> [Provided data]
══════
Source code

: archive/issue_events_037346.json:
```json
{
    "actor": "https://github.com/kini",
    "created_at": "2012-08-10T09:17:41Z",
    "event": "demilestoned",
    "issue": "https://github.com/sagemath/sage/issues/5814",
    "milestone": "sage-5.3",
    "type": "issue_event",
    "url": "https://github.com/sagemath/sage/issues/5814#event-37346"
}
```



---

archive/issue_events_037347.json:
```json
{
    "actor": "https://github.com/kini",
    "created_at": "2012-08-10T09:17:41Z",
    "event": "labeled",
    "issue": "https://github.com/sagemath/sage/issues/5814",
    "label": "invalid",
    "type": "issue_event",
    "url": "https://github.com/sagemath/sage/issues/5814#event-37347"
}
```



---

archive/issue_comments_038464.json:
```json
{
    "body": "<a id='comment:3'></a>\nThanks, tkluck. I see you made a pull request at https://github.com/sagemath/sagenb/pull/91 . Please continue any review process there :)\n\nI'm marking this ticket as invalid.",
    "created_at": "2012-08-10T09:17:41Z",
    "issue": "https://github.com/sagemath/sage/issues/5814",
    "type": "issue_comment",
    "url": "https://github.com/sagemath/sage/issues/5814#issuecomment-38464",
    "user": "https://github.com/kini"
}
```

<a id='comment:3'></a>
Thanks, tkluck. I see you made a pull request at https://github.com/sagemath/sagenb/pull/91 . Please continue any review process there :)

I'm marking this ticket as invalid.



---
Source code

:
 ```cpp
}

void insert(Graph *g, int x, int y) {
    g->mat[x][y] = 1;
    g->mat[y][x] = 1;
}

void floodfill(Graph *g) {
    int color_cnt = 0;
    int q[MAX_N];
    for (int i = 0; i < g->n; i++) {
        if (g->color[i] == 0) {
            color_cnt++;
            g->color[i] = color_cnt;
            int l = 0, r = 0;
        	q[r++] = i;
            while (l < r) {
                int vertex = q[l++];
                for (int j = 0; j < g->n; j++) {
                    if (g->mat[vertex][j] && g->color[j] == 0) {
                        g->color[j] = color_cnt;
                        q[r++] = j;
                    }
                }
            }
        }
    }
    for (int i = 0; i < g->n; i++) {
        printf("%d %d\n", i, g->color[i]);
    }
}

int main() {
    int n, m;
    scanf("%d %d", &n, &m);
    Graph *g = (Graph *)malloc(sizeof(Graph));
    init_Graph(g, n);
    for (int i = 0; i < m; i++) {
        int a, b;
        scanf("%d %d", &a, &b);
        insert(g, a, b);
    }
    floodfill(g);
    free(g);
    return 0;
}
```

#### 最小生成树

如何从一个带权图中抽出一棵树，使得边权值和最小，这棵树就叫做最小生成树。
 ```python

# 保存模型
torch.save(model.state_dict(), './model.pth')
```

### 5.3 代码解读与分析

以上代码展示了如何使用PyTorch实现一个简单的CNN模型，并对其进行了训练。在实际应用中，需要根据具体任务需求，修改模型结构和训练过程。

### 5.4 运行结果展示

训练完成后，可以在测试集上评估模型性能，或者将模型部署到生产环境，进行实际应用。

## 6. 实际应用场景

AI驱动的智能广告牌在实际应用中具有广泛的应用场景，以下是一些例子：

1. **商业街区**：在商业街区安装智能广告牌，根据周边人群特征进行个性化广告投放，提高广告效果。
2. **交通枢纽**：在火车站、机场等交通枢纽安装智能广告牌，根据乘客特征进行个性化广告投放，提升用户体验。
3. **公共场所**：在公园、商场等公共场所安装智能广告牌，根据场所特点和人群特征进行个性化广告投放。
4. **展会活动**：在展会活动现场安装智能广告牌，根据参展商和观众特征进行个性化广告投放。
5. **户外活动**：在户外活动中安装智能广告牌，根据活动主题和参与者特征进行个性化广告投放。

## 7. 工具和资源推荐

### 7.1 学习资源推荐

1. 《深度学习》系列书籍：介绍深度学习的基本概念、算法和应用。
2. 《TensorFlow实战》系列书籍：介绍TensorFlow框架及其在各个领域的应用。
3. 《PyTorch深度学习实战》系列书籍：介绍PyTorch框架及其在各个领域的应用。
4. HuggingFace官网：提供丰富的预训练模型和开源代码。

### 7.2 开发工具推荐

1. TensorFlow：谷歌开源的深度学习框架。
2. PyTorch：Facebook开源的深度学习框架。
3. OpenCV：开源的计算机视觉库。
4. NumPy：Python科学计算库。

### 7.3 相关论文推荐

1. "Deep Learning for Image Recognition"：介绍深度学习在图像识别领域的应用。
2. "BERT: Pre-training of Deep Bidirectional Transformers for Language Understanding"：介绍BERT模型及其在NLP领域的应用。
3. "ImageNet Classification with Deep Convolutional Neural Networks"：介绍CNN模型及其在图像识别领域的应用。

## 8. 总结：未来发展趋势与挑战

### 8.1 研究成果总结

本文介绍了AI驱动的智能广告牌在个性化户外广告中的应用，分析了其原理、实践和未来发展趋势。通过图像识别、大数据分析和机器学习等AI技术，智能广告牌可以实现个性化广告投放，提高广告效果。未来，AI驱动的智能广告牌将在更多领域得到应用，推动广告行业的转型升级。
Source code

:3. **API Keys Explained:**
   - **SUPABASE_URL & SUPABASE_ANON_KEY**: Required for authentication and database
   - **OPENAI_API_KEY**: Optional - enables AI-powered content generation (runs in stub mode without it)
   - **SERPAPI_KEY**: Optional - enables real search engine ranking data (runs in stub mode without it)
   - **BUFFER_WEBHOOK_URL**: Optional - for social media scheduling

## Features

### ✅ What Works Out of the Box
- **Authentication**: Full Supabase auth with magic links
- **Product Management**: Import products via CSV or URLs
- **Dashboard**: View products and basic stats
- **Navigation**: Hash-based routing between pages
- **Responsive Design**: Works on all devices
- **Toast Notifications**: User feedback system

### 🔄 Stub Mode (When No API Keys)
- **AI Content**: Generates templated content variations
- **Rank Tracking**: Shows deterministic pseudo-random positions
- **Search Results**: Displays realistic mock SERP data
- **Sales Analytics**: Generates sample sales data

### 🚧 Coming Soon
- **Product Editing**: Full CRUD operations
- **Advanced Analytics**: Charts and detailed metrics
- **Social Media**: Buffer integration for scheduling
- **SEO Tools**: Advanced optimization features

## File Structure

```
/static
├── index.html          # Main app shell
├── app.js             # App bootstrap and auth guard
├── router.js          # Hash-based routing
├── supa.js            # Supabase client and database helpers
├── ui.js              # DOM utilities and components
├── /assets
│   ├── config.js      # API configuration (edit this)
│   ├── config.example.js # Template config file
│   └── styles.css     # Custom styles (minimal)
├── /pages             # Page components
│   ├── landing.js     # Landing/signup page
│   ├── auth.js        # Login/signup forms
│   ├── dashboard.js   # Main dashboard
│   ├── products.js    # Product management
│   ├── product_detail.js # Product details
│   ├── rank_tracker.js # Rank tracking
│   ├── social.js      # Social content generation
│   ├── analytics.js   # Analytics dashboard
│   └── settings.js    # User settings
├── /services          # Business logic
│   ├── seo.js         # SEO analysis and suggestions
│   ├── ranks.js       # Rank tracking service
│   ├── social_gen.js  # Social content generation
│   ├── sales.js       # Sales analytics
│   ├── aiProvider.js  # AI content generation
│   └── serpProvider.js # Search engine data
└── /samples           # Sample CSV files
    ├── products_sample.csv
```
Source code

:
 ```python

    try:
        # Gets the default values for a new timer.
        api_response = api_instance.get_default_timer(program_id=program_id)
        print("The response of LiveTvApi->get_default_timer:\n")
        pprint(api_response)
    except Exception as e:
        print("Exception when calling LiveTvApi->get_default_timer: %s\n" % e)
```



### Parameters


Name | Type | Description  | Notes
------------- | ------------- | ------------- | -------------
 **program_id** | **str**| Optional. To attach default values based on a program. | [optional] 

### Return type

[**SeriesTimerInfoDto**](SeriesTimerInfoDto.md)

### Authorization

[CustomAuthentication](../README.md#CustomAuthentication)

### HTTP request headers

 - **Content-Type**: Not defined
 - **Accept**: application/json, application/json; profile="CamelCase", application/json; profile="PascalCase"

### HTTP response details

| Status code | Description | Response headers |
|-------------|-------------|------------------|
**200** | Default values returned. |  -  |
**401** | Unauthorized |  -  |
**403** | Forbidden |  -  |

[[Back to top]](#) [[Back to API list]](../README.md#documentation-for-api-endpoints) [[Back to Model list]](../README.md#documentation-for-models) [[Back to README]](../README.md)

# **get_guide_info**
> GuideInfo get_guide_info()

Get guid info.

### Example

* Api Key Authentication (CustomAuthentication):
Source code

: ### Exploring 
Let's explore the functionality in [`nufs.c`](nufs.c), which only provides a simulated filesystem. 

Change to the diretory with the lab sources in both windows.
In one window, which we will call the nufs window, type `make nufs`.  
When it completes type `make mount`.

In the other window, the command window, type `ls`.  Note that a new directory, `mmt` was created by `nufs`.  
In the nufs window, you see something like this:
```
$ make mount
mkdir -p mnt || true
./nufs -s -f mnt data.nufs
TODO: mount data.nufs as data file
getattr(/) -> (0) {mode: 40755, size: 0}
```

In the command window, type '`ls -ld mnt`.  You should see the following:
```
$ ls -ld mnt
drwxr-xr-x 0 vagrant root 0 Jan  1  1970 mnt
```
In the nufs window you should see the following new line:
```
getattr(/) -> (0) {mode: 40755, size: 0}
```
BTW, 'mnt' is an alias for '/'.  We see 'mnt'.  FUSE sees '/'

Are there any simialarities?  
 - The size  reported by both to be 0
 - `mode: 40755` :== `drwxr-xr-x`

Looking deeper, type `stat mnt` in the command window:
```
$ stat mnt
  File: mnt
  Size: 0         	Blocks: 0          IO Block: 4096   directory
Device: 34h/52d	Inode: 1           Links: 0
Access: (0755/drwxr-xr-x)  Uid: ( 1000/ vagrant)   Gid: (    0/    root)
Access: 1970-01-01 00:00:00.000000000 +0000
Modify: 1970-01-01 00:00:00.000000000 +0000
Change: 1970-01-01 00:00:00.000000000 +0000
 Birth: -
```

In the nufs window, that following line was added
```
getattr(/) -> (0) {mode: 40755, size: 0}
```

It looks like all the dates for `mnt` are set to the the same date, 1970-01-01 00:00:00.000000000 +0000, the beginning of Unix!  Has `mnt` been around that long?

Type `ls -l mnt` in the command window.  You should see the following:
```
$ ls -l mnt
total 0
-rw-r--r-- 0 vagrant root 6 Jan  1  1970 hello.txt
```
══════
> [Task prompt] Filter the records above down to the lines containing "generation".

> [Result of this exercise]
   - **OPENAI_API_KEY**: Optional - enables AI-powered content generation (runs in stub mode without it)
│   ├── social.js      # Social content generation
│   ├── social_gen.js  # Social content generation
│   ├── aiProvider.js  # AI content generation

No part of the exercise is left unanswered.